Many universities in this country, both public and private, are in a pickle.  Public schools are losing large chunks of state funding, while private colleges are raising tuition to make up for rising costs, and sometimes declining attendance.  In New Hampshire, the legislature slashed its contribution by about 48 percent.  Meanwhile, the private Franklin Pierce University is laying off staff in an effort to keep its head above the choppy fiscal waters.

Nationwide the cheaper alternative–community colleges–have seen an explosion in enrollment, even though outside funding there has been iffy as well.

Then there’s the dark horse racing through the changing higher ed landscape: Online universities.

Patricia Drury / Flickr

Could Harvard's hallowed halls empty out a bit with more students going for Ivies online?

Right now, for-profit online universities are dominating the discussion of internet-based higher ed.  And they’ve been taking a lot of hits, both in Congress and the media, for not delivering on their pricey promises as students spiral farther into debt.  But be that as it may, Mary Charmichael of The Boston Globe reports that a Harvard business professor is arguing for more internet-based higher ed,

“…[Clayton] Christensen sees promise in more radical models.

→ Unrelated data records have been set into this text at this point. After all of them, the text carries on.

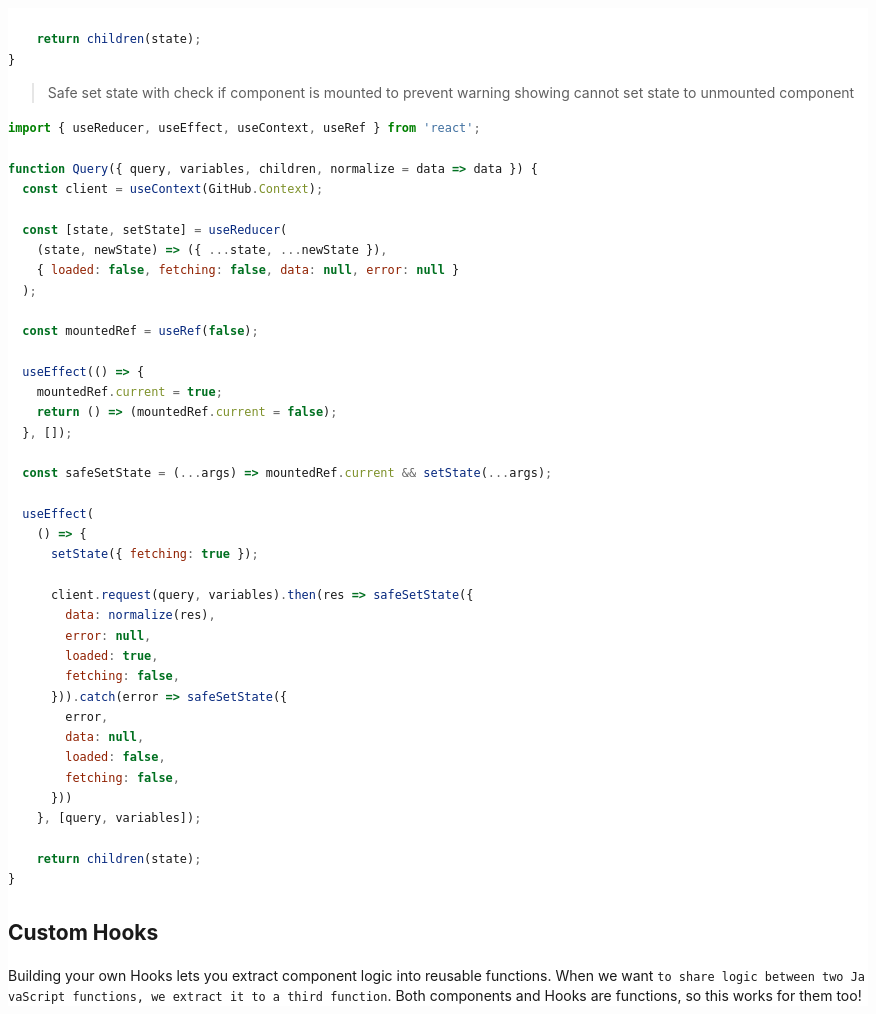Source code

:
 ```js
    
    return children(state);
}
```

> Safe set state with check if component is mounted to prevent warning showing cannot set state to unmounted component

```js
import { useReducer, useEffect, useContext, useRef } from 'react';

function Query({ query, variables, children, normalize = data => data }) {
  const client = useContext(GitHub.Context);

  const [state, setState] = useReducer(
    (state, newState) => ({ ...state, ...newState }),
    { loaded: false, fetching: false, data: null, error: null }
  );
  
  const mountedRef = useRef(false);
  
  useEffect(() => {
    mountedRef.current = true;
    return () => (mountedRef.current = false);
  }, []);
  
  const safeSetState = (...args) => mountedRef.current && setState(...args);
  
  useEffect(
    () => {
      setState({ fetching: true });

      client.request(query, variables).then(res => safeSetState({
        data: normalize(res),
        error: null,
        loaded: true,
        fetching: false,
      })).catch(error => safeSetState({
        error,
        data: null,
        loaded: false,
        fetching: false,
      }))
    }, [query, variables]);
    
    return children(state);
}
```

## Custom Hooks

Building your own Hooks lets you extract component logic into reusable functions. When we want ```to share logic between two JavaScript functions, we extract it to a third function```. Both components and Hooks are functions, so this works for them too!
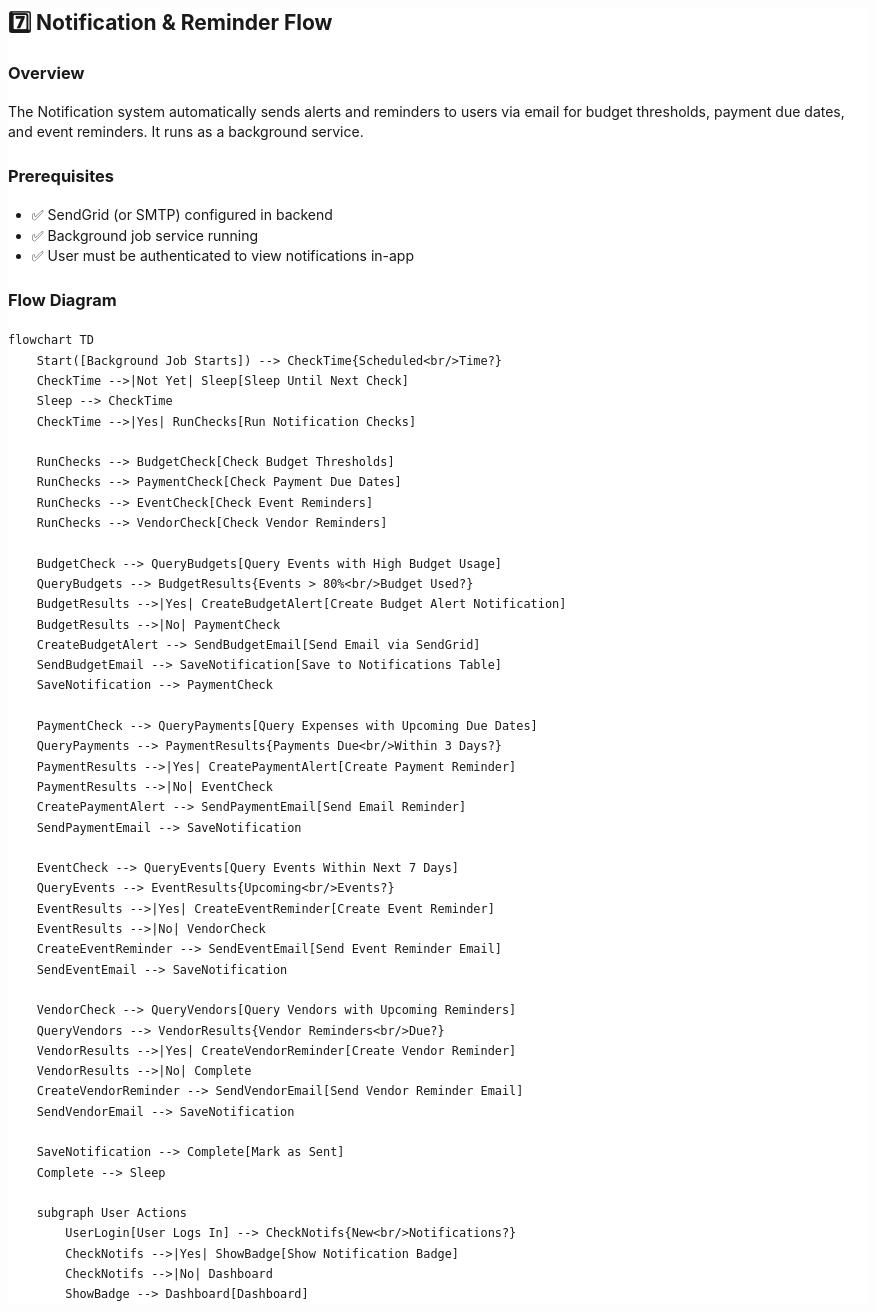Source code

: 
## 7️⃣ Notification & Reminder Flow

### Overview
The Notification system automatically sends alerts and reminders to users via email for budget thresholds, payment due dates, and event reminders. It runs as a background service.

### Prerequisites
- ✅ SendGrid (or SMTP) configured in backend
- ✅ Background job service running
- ✅ User must be authenticated to view notifications in-app

### Flow Diagram

```mermaid
flowchart TD
    Start([Background Job Starts]) --> CheckTime{Scheduled<br/>Time?}
    CheckTime -->|Not Yet| Sleep[Sleep Until Next Check]
    Sleep --> CheckTime
    CheckTime -->|Yes| RunChecks[Run Notification Checks]
    
    RunChecks --> BudgetCheck[Check Budget Thresholds]
    RunChecks --> PaymentCheck[Check Payment Due Dates]
    RunChecks --> EventCheck[Check Event Reminders]
    RunChecks --> VendorCheck[Check Vendor Reminders]
    
    BudgetCheck --> QueryBudgets[Query Events with High Budget Usage]
    QueryBudgets --> BudgetResults{Events > 80%<br/>Budget Used?}
    BudgetResults -->|Yes| CreateBudgetAlert[Create Budget Alert Notification]
    BudgetResults -->|No| PaymentCheck
    CreateBudgetAlert --> SendBudgetEmail[Send Email via SendGrid]
    SendBudgetEmail --> SaveNotification[Save to Notifications Table]
    SaveNotification --> PaymentCheck
    
    PaymentCheck --> QueryPayments[Query Expenses with Upcoming Due Dates]
    QueryPayments --> PaymentResults{Payments Due<br/>Within 3 Days?}
    PaymentResults -->|Yes| CreatePaymentAlert[Create Payment Reminder]
    PaymentResults -->|No| EventCheck
    CreatePaymentAlert --> SendPaymentEmail[Send Email Reminder]
    SendPaymentEmail --> SaveNotification
    
    EventCheck --> QueryEvents[Query Events Within Next 7 Days]
    QueryEvents --> EventResults{Upcoming<br/>Events?}
    EventResults -->|Yes| CreateEventReminder[Create Event Reminder]
    EventResults -->|No| VendorCheck
    CreateEventReminder --> SendEventEmail[Send Event Reminder Email]
    SendEventEmail --> SaveNotification
    
    VendorCheck --> QueryVendors[Query Vendors with Upcoming Reminders]
    QueryVendors --> VendorResults{Vendor Reminders<br/>Due?}
    VendorResults -->|Yes| CreateVendorReminder[Create Vendor Reminder]
    VendorResults -->|No| Complete
    CreateVendorReminder --> SendVendorEmail[Send Vendor Reminder Email]
    SendVendorEmail --> SaveNotification
    
    SaveNotification --> Complete[Mark as Sent]
    Complete --> Sleep
    
    subgraph User Actions
        UserLogin[User Logs In] --> CheckNotifs{New<br/>Notifications?}
        CheckNotifs -->|Yes| ShowBadge[Show Notification Badge]
        CheckNotifs -->|No| Dashboard
        ShowBadge --> Dashboard[Dashboard]
```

 He touts Western Governors University – “pioneering,’’ “path-breaking,’’ open to many at a low tuition of $5,780 – for its choice of majors. Not that there’s much choice: The school offers four.

According to Western Governors’ website, there are no full-time instructors. There is no curriculum, no grades, no campus. Western Governors’ website is, in fact, the university: It’s an entirely online school.”

The modern university as we know it has followed more-or-less the same basic model since the middle ages.  It’s an institution steeped in tradition, and as Charmichael reports, Christensen’s ideas (enshrined in  traditional, hardback book form) are already meeting some resistence,

“What makes “The Innovative University”…stand out is its application of Christensen’s singular business principles (briefly, eliminate the inessential and embrace new technology) to “rethink the entire traditional higher-education model.

Some of the ideas Christensen supports are so dramatic that Jeffrey Selingo, editor of The Chronicle of Higher Education, recently wrote that administrators might consider them ‘toxic.’

Christensen spares no one, not even Harvard.”

Meanwhile another, less well-known NH school is already on the online bandwagon.  Southern New Hampshire University offers both the staple graduate program geared toward the full-time employed, and undergraduate coursework.